-- Problems to work on --
1: Reproduce the forum post on buying a mooring word for word, from "I was in Orange" up to and including "of living aboard.".
2: Pick out each line of the records that contains the string "Answer", and copy those lines.

-- Passage shown --

* BEGIN *

# Buying a mooring or slip in California.



## northoceanbeach (Mar 23, 2008)

I was in Orange County yesterday. I like California I always have. I know it's not the same place I first fell in love with, and it's quite the fashion for those who don't live there to wish it would fall into the ocean, but that's not the point. The point is I am researching plans for next year. I was wondering if anyone can give me some advice on buying a mooring or slip. With the intention of living aboard. 

I started my research in Orange County. Newport Beach. They have 450 moorings owned by the city but leased for life to individuals. Those individuals can them sell them to others. Then you have to get a liveaboard permit. I'm not sure how hard that is. But think how good it could be to own your own boat and slip in Newport Beach! It looks like they go for about $25k. It seems expensive at first, but if you were to liveaboard at a marina it will cost 600-800 anyways so the mooring would pay for itself after a while.

* END *

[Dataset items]
* BEGIN *

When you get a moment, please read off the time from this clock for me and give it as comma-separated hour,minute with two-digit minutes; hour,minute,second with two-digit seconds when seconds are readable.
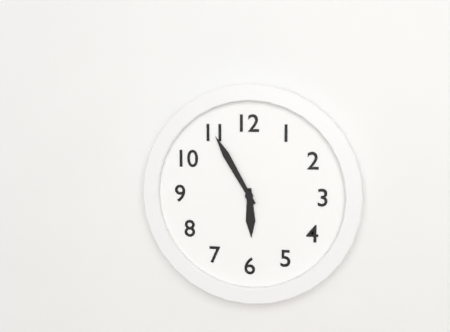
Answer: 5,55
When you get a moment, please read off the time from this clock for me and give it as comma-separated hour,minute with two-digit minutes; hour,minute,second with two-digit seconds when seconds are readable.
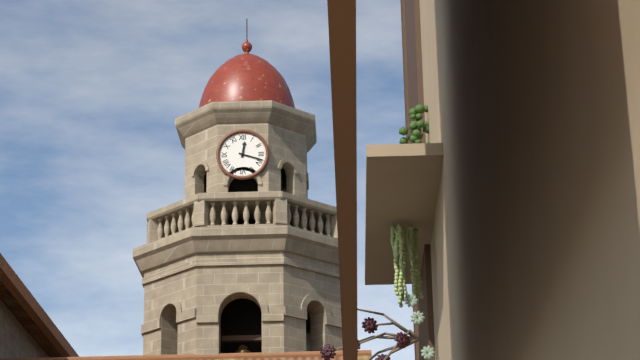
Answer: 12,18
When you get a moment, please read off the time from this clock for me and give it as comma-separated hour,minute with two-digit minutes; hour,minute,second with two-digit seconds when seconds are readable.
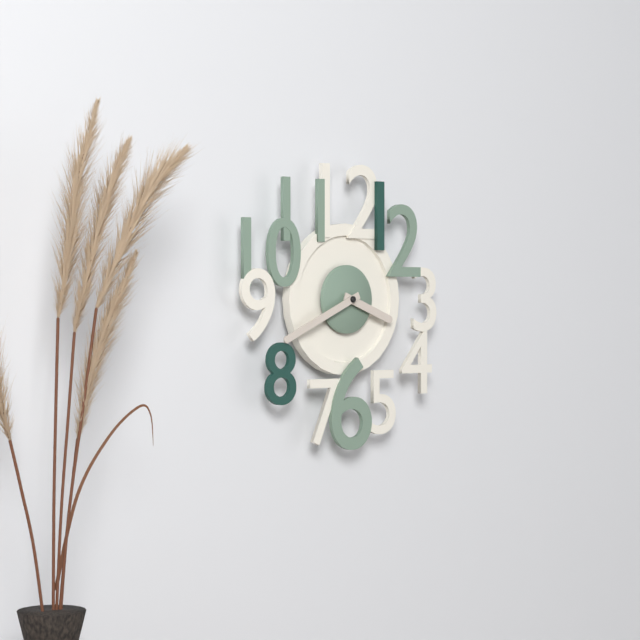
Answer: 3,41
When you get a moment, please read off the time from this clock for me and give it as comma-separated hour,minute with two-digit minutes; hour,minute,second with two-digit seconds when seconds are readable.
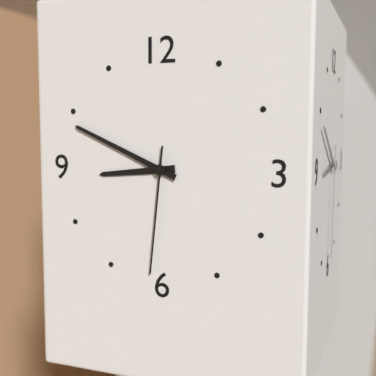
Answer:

* END *
* BEGIN *

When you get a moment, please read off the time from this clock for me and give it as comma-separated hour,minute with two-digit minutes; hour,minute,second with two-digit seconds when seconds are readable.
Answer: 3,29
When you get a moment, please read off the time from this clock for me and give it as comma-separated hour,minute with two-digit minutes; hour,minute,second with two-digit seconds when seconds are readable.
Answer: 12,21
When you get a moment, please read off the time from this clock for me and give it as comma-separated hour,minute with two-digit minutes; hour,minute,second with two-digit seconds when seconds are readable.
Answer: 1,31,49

* END *

-- Expected results --
1:
I was in Orange County yesterday. I like California I always have. I know it's not the same place I first fell in love with, and it's quite the fashion for those who don't live there to wish it would fall into the ocean, but that's not the point. The point is I am researching plans for next year. I was wondering if anyone can give me some advice on buying a mooring or slip. With the intention of living aboard.

2:
Answer: 5,55
Answer: 12,18
Answer: 3,41
Answer:
Answer: 3,29
Answer: 12,21
Answer: 1,31,49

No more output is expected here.